Dad gave a slow, horror-movie glance over to my car seat, where I had the manual gripped sturdily in my grubby claw. The first somewhat surprising thing was that it was open, and not upside down or being gnawed on like some papery dog treat. The second somewhat surprising thing was the chapter to which I had managed to open it. The page said:

CHAPTER 4 - CHANGING A TIRE.
Step 1: Remove the jack from the storage compartment behind the seat.

This wasn't the first time poor old Dad didn't have much of an idea how to respond to the behavior of his increasingly strange, round-headed son, so he settled on running the truck off the side of the road. After we bounced to a somewhat safe stop, he held the manual in front of me and pointed to another line with a big, work-roughened finger. I read Step 2, and then Step 3, and so on, getting tripped up on a few words my baby-sized vocal hardware would not consent to render, but generally getting through the most of the page.

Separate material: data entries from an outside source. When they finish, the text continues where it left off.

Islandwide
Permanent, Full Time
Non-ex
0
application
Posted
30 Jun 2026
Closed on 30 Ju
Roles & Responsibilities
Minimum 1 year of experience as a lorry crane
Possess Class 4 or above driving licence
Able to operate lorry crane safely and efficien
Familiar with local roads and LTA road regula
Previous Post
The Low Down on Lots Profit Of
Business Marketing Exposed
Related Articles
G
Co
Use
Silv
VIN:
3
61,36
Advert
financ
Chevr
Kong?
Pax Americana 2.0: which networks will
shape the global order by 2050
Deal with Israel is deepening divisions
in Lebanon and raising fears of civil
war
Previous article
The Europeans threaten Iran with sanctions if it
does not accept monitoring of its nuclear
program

I understand that when he got home, he was whiter than usual, demonstrating to Mom the latest trick his apparently possessed son could pull off. And it turned out to be a bit more than a trick. Mom and Dad gave me the kiddie books which they had dutifully read to me at night (and many they hadn't gotten to yet), bits of newspapers, cereal boxes, and anything they could find with words affixed. Posessed or not, little one-year-old Johnny Bean had taught hisself how to read. My folks had quite the vocal conversation that night. I don't know exactly how it went, but I can take a pretty solid guess at the overall content:

"Oh shit," I imagine they said, "he can read. Now what?"

Now what, indeed.

Even twenty-five or so years after that day in the truck, I still think "now what" is the hardest question ever.

I'm still trying to figure out "now what", now.